Caribbean Corals and Sharks
Kinga Philipps visits the Virgin Islands Nature Conservancy to dive with Kemit-Amon Lewis, Coral Conservation Manager. They chat about TNC's important work for coral reefs, their struggle with the exploding lion fish population and how this has affected sharks in the area.
KINGA: Tell me about the work you do with the Virgin Islands Nature Conservancy. In particular some of the work you introduced me to while I was there.
Lol. Where do I start?
KEMIT: So, I’m the Coral Conservation Manager for The Nature Conservancy’s Caribbean Program. In this role, I lead the Conservancy’s coral restoration strategy and assist with the development and implementation of country-specific restoration programs. Across the Caribbean region, we are currently focused on taking our work to scale towards an increase in live coral coverage, enhancement of coral reef habitat and diversity, and re-creation of fish habitat, while helping the two threatened spices of elkhorn and staghorn corals to recover. While working towards that goal, we are also focused on improving the science and innovation of coral restoration, have assisted with the development of coral restoration policy, and encourage engagement through volunteer opportunities with TNC and with our PADI dive shop partners. We are also mindful that there are a number of threats that have caused the recent decline of Caribbean coral reefs. As such, and although coral restoration is key for the recovery of Caribbean reefs, programs to identify and eliminate or reduce manmade threats to reefs are critically important.

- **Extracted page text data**
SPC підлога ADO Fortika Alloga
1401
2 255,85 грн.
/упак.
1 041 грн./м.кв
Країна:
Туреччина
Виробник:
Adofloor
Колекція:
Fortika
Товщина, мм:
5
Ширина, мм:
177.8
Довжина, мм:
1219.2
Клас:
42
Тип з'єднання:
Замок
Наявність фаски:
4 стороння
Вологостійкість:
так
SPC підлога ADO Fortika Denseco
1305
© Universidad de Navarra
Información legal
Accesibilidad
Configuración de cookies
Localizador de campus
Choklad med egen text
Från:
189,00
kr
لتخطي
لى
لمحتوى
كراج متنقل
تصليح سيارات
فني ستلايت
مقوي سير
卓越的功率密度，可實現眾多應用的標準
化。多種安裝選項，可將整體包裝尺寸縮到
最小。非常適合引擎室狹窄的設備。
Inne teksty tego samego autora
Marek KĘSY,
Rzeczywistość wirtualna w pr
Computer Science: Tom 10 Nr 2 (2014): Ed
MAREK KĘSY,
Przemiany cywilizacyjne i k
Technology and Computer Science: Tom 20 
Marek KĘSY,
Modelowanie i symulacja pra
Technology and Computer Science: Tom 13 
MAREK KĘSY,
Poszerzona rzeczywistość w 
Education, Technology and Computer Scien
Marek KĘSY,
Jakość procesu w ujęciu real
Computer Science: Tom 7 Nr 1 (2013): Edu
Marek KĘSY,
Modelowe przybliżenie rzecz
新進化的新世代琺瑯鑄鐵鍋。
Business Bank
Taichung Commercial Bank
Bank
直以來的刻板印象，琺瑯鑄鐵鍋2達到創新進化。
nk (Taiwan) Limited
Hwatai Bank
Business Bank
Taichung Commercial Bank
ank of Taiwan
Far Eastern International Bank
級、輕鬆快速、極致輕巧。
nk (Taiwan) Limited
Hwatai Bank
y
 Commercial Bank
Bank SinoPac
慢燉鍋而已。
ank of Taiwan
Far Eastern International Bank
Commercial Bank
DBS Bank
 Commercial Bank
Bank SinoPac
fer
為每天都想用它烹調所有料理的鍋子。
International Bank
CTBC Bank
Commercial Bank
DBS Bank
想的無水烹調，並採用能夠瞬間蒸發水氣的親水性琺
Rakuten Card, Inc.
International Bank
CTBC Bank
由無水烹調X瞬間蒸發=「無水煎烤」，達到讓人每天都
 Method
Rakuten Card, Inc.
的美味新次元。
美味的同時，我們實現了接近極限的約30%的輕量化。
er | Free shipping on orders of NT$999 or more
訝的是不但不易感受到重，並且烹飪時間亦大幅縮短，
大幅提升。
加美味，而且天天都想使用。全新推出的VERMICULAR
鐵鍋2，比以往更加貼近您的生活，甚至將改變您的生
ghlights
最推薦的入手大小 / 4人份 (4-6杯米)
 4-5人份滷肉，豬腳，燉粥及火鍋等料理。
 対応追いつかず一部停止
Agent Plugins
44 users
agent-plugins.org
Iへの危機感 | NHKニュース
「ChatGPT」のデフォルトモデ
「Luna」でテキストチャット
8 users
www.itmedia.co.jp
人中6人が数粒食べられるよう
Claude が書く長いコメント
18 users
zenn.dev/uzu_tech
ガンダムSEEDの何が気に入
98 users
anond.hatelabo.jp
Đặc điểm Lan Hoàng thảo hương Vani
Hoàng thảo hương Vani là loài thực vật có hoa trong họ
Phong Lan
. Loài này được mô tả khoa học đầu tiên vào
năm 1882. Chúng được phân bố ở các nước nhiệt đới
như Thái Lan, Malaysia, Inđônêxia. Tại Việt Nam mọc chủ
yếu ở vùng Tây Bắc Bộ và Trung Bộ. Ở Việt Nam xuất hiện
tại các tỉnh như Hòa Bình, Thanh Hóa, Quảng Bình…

- **PROBLEM TO SOLVE**
Change "coral reefs" to "reef ecosystems" in the passage on Caribbean corals and sharks, starting at the words that have "Caribbean Corals and" and stopping after "do I start?", and give that part again.

- **YOUR RESPONSE**
Caribbean Corals and Sharks
Kinga Philipps visits the Virgin Islands Nature Conservancy to dive with Kemit-Amon Lewis, Coral Conservation Manager. They chat about TNC's important work for reef ecosystems, their struggle with the exploding lion fish population and how this has affected sharks in the area.
KINGA: Tell me about the work you do with the Virgin Islands Nature Conservancy. In particular some of the work you introduced me to while I was there.
Lol. Where do I start?